**Exercise A**
Copy the part of the gesture detection text between "Our model helps" and "participant.", inclusive.
**Exercise B**
From the gesture detection text, list every command it writes out to be run in a terminal.

Our model helps us to detect the gestures of participants in a meeting room, suddenly, we try to detect the voting
, speaking
gestures of a person
participant.
This model of gesture detection is inspired by the project Single Shot MultiBox Detector Implementation in Pytorch
We base our gesture detection work on the VGG16-SSD model and by transfer learning on the panoramic image data of LINAGORA
- Python 3.6+
- Git, Wget
- OpenCV
- Pytorch 1.0 or Pytorch 0.4+
- Pip3 or Pip
- Numpy
- Pandas
- Clone from github the Pytorch-SSD repository
git clone https://github.com/qfgaohao/pytorch-ssd
cd pytorch-ssd
- Install requirements
pip3 install -r models/requirements.txt
- Download dataset ( panoramic images and videos )

**Information supplied**
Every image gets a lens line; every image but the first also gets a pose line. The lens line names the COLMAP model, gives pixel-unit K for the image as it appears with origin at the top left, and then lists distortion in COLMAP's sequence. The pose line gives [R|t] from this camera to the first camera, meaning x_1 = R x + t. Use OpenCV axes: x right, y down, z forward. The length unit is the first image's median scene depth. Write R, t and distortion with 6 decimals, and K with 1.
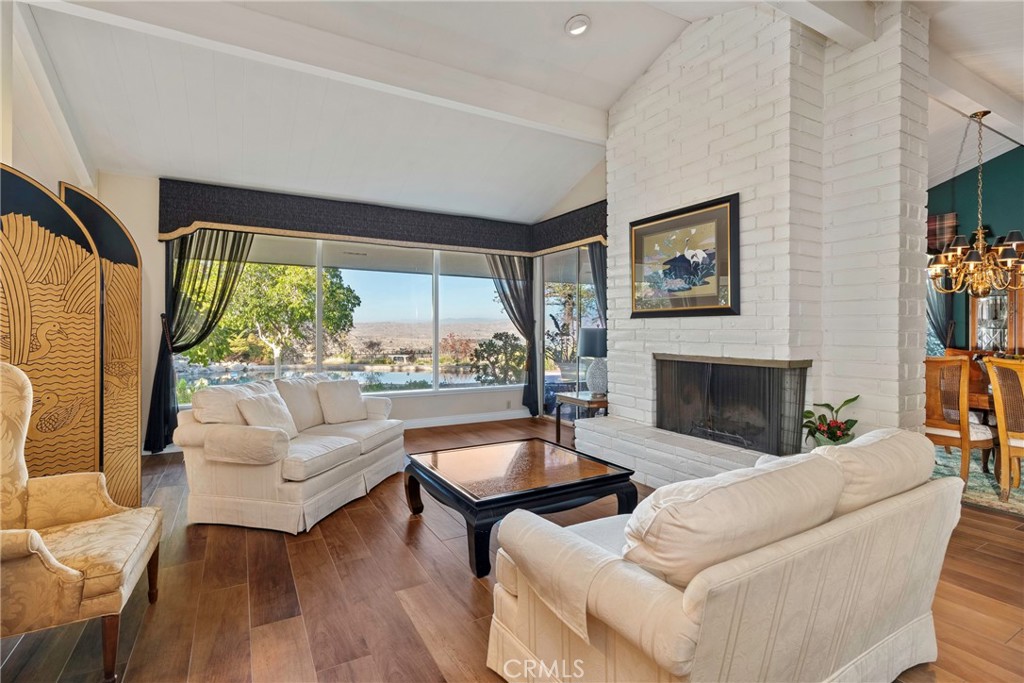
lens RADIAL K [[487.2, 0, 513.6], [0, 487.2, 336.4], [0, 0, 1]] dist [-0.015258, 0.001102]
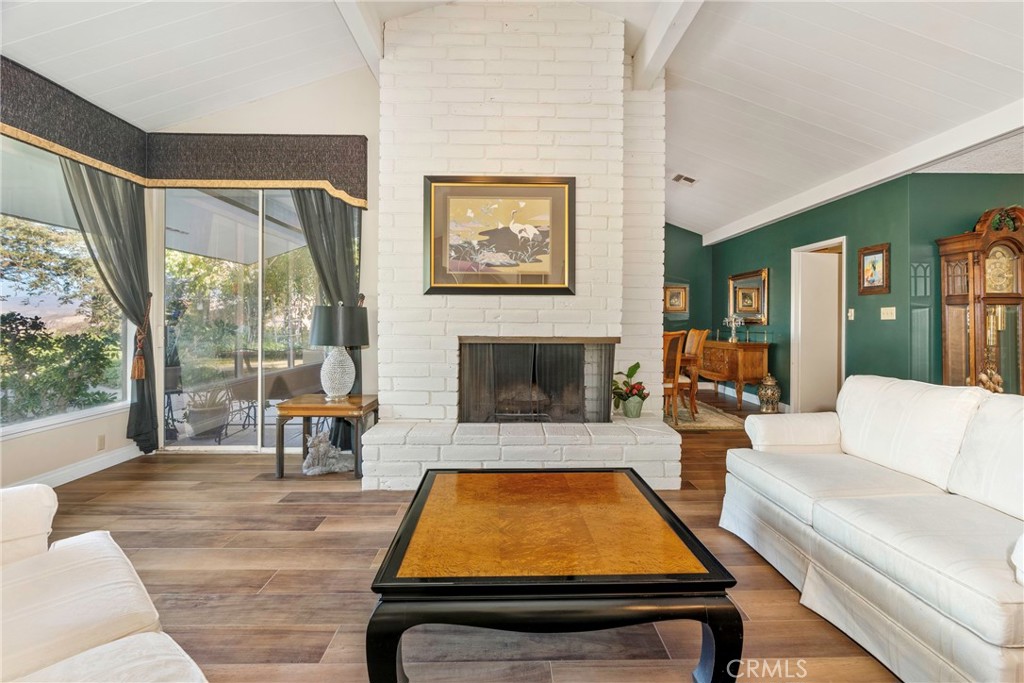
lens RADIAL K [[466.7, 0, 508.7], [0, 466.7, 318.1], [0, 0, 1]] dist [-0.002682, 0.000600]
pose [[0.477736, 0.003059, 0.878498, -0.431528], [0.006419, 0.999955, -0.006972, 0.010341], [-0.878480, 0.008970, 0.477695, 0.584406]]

**Written reply A**
Our model helps us to detect the gestures of participants in a meeting room, suddenly, we try to detect the voting
, speaking
gestures of a person
participant.

**Written reply B**
- git clone https://github.com/qfgaohao/pytorch-ssd
- cd pytorch-ssd
- pip3 install -r models/requirements.txt